El Consejo de Seguridad de la ONU tomó días atrás la decisión de aceptar -únicamente aceptar, ya que legitimar es otra cosa- el régimen iraquí impuesto por Estados Unidos. Se vio forzado a ello tras una votación orquestada por los norteamericanos que sólo topó con la abstención de Siria de entre los 15 miembros que componen dicho Consejo. La resolución respalda, pues, el Gobierno interino de Bagdad y establece el ulterior envío de una misión de Naciones Unidas.

Dos aspectos llaman la atención en el texto de la mencionada resolución: en primer lugar, que en ningún momento el texto otorgue un papel más determinante a la organización internacional y, sobre todo, que en las negociaciones preliminares, EEUU se viera obligado a aceptar que se cambiara el término «avala» -referido al respaldo que el Consejo da al Gobierno iraquí- por un menos comprometedor «saluda».

Algo que no tiene nada de particular si tenemos en cuenta que se trata de un Gobierno impuesto por una tropas de ocupación cuya acción no ha sido en ningún momento legitimada. La ONU se ha plegado a la realidad, a la fuerza de los hechos, pero poco más. Con cierto buen criterio, desde Naciones Unidas han pretendido llegar a un consenso que dé carta de naturaleza a un Gobierno que con el tiempo pueda paliar las heridas causadas por la guerra. Poca cosa más podía hacerse, dadas las circunstancias.

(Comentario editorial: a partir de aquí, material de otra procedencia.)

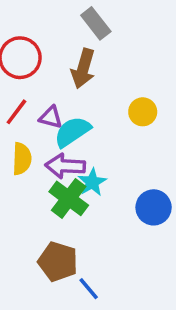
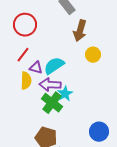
brown arrow: (83, 69) -> (80, 31), moved
purple triangle: (51, 117) -> (36, 68), moved
blue circle: (154, 207) -> (99, 132), moved

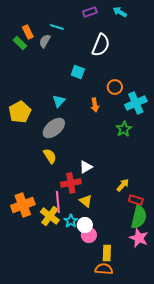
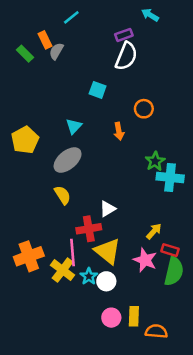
purple rectangle: (90, 12) -> (124, 35), moved
cyan line: (57, 27) -> (71, 17), moved, turned -56
orange rectangle: (28, 32) -> (45, 40), moved
cyan cross: (136, 103) -> (170, 178), moved, turned 30
yellow triangle: (86, 201) -> (108, 251), size x1.6
pink circle: (89, 235) -> (111, 318), moved
pink star: (139, 238) -> (145, 260), moved
orange semicircle: (104, 269) -> (156, 331), moved

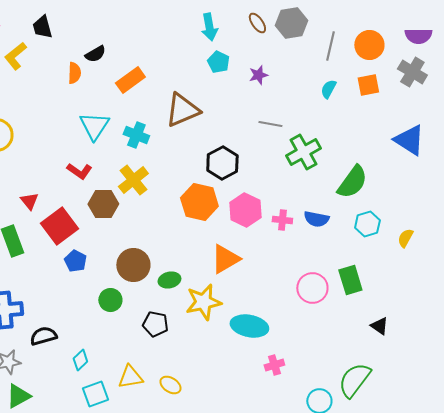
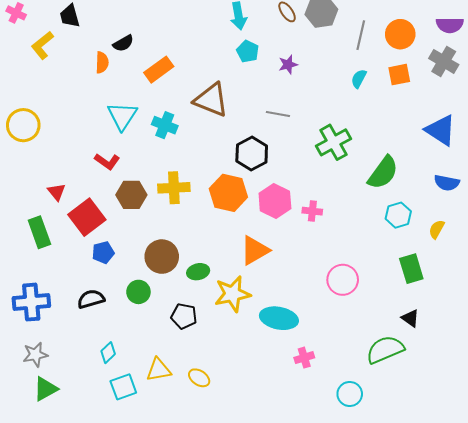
brown triangle: (182, 110) -> (211, 100), turned 45
gray line: (270, 124) -> (278, 114), moved
yellow cross: (133, 180) -> (174, 188), moved, turned 36
blue semicircle: (316, 219) -> (447, 183), moved
blue pentagon: (75, 261) -> (103, 252), turned 30
green rectangle: (350, 280) -> (411, 269), moved
black semicircle: (43, 336) -> (91, 299), moved
green semicircle: (354, 380) -> (385, 350), moved, turned 30

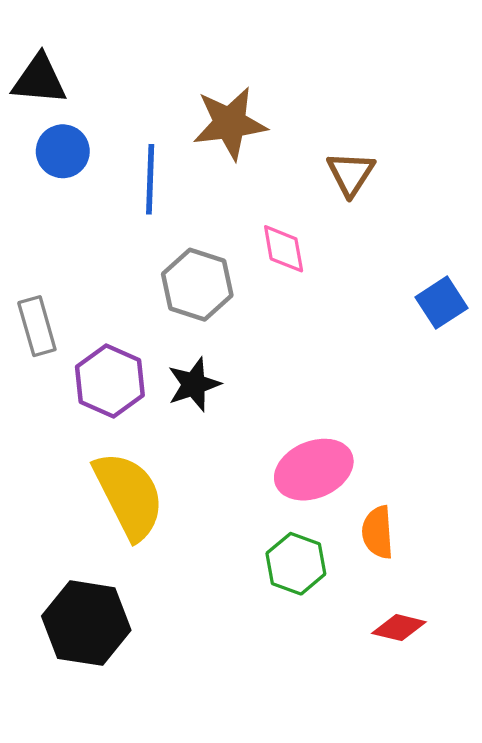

Lo malo del asunto es que el contenido de esa resolución choca frontalmente con las recomendaciones adoptadas el pasado 5 de agosto por la Liga Àrabe, que abogaban por el fin de la ocupación en Irak, el restablecimiento de la independencia y la creación de una autoridad legítima. De ahí la significativa abstención de Siria. Bush y sus aliados se felicitan hoy por esta operación de simple maquillaje. Pero el problema subsiste. Ni el pueblo iraquí, ni el mundo árabe, comulgan con una resolución que podría conducir a lo que menos desean: el envío de más tropas extranjeras a Irak.